━━━ Passage provided ━━━

But Ohio's not important in the electoral college, right?
Update: Mr. Obama won in St. Lucie County, Florida, which had over 140% voter turnout.
Friday, November 9, 2012
Back-door gun control
UNITED NATIONS (Reuters) - Hours after U.S. President Barack Obama was re-elected, the United States backed a U.N. committee's call on Wednesday to renew debate over a draft international treaty to regulate the $70 billion global conventional arms trade.
U.N. delegates and gun control activists have complained that talks collapsed in July largely because Obama feared attacks from Republican rival Mitt Romney if his administration was seen as supporting the pact, a charge Washington denies.
The month-long talks at U.N. headquarters broke off after the United States - along with Russia and other major arms producers - said it had problems with the draft treaty and asked for more time.

━━━ Source data ━━━

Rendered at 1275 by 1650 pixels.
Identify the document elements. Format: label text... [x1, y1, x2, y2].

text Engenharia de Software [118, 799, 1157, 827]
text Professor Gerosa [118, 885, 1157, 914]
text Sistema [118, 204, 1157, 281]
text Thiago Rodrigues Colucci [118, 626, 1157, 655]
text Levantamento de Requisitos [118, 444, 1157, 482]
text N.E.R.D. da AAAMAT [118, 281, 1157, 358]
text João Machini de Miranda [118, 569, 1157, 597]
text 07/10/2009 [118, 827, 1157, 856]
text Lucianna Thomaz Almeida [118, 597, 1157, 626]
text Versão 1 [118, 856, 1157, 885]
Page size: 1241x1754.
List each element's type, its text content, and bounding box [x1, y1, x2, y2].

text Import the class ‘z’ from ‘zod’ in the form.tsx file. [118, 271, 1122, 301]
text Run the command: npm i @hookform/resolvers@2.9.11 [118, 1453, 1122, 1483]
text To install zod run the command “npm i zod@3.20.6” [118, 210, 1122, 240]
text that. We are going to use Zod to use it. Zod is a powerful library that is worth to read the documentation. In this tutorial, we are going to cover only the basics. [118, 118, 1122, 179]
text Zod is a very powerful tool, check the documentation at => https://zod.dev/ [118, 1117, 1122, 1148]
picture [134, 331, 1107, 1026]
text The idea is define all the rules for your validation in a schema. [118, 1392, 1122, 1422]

━━━

• Actions to take:
1. Name each U.S. state and each country mentioned in the passage on Obama's re-election and the U.N. arms treaty.
2. Pick up the passage on Obama's re-election and the U.N. arms treaty after its final sentence and keep it going.

• Results:
1. Ohio, Florida, the United States, Russia

2.
But the U.N. General Assembly's disarmament committee moved quickly after Obama's win to approve a resolution calling for a new round of talks March 18-28. It passed with 157 votes in favor, none against and 18 abstentions.
U.N. diplomats said the vote had been expected before Tuesday's U.S. presidential election but was delayed due to Superstorm Sandy, which caused a three-day closure of the United Nations last week.
An official at the U.S. mission said Washington's objectives have not changed.
"We seek a treaty that contributes to international security by fighting illicit arms trafficking and proliferation, protects the sovereign right of states to conduct legitimate arms trade, and meets the concerns that we have been articulating throughout," the official said.
"We will not accept any treaty that infringes on the constitutional rights of our citizens to bear arms," he said.
U.S. officials have acknowledged privately that the treaty under discussion would have no effect on domestic gun sales and ownership because it would apply only to exports.
The main reason the arms trade talks are taking place at all is that the United States - the world's biggest arms trader accounting for more than 40 percent of global conventional arms transfers - reversed U.S. policy on the issue after Obama was first elected and decided in 2009 to support a treaty.
'MONTHS AWAY' FROM DEAL?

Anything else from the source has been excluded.